Józef Piłsudski w niemieckich więzieniach
Zwolnienie z więzienia
Pobyt w Magdeburgu był dla Piłsudskiego uciążliwy i trudny, jednak był sukcesem pod względem politycznym. Izolowany przez Niemców za murami twierdzy stawał się powoli symbolem walki z okupantami, był postrzegany jako ofiara ich prześladowań. Nie był zmuszony też do opowiadania się po którejś ze stron politycznego konfliktu, który rozpalał się w Polsce. Nie uczestniczył w walce politycznej, nie musiał się związać ani z Radą Regencyjną, powołaną we wrześniu 1917 roku przez okupantów najwyższą władzą w Królestwie, ani Polską Siłą Zbrojną. (Rok po swym aresztowaniu zwrócił się jednak do Rady z prośbą przedstawioną jako prywatna, by podjąć zabiegi o jego zwolnienie z uwagi na sytuację rodzinną).

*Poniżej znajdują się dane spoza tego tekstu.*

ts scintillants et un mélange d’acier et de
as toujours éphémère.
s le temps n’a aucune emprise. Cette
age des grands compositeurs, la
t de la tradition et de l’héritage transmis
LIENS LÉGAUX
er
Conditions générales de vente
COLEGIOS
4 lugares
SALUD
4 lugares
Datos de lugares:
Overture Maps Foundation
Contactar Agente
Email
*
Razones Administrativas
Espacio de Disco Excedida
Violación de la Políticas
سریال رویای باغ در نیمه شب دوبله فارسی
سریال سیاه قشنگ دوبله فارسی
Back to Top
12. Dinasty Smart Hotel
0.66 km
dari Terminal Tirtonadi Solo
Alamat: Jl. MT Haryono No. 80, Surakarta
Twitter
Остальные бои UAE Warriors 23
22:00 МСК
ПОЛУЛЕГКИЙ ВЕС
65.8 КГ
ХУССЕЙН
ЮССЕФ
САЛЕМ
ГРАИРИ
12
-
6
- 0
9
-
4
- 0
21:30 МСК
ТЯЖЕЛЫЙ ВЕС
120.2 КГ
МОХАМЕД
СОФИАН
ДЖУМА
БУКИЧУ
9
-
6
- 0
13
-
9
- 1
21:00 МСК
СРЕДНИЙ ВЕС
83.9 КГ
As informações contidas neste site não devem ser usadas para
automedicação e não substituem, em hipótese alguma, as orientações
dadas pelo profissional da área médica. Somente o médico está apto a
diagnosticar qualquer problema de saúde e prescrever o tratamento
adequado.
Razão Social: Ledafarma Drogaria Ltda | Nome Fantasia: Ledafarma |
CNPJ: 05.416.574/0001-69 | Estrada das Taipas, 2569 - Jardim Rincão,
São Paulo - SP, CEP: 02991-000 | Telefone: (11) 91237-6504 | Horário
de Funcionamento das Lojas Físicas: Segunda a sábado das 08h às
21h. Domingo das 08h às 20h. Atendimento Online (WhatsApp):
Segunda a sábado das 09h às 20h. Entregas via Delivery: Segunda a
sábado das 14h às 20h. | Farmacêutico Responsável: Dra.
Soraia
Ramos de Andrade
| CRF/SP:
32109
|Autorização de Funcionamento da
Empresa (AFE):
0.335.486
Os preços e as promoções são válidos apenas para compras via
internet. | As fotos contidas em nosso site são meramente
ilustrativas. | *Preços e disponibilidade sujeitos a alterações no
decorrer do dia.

W kraju organizowano natomiast liczne demonstracje poparcia dla niego, o co dbali współpracownicy. Z miesiąca na miesiąc był coraz bardziej popularny, stawał się nie przywódcą jednej orientacji, lecz narodu. Cieszył się reputacją bezkompromisowego bojownika o niepodległość i wyraźnie wzrosły jego szanse na przejęcie przywództwa po powrocie do Warszawy z Magdeburga.
Okoliczności uwolnienia Piłsudskiego i Sosnkowskiego są dobrze znane. Poniżej przedstawię tylko najważniejsze fakty. W związku ze zbliżającą się katastrofą wojenną Niemiec, w Berlinie przypomniano sobie o Piłsudskim. Książę Max von Baden, piastujący urząd kanclerz, wysłał do niego z misją hr. Harry’ego von Kesslera, oficera pruskiej kawalerii, z którym Polak zetknął się po raz pierwszy późną jesienią 1915 r. na Wołyniu pod Koszyszczanami. Kessler przywiózł więźniom paczkę żywnościową. Prawdziwy powód wizyty był jednak inny niż wspominki z okopów. Berliński emisariusz miał ze sobą pismo zredagowane przez gen. Hoffmanna, szefa sztabu naczelnego dowództwa frontu wschodniego, w którym Piłsudski w zamian za uwolnienie miał zadeklarować, że nie uczyni nic przeciwko Niemcom. Piłsudski odrzucił propozycję. Rozumiał, że czas działa teraz na jego korzyść.
Mimo odmowy w związku z rozwijającą się rewolucją w Berlinie 7/8 listopada podjęto jednak decyzję o zwolnieniu Piłsudskiego i Sosnkowskiego z więzienia. 8 listopada hr. Kessler ponownie udał się do więzienia, by zwolnić obu przetrzymywanych i możliwie szybko przewieźć ich do Berlina.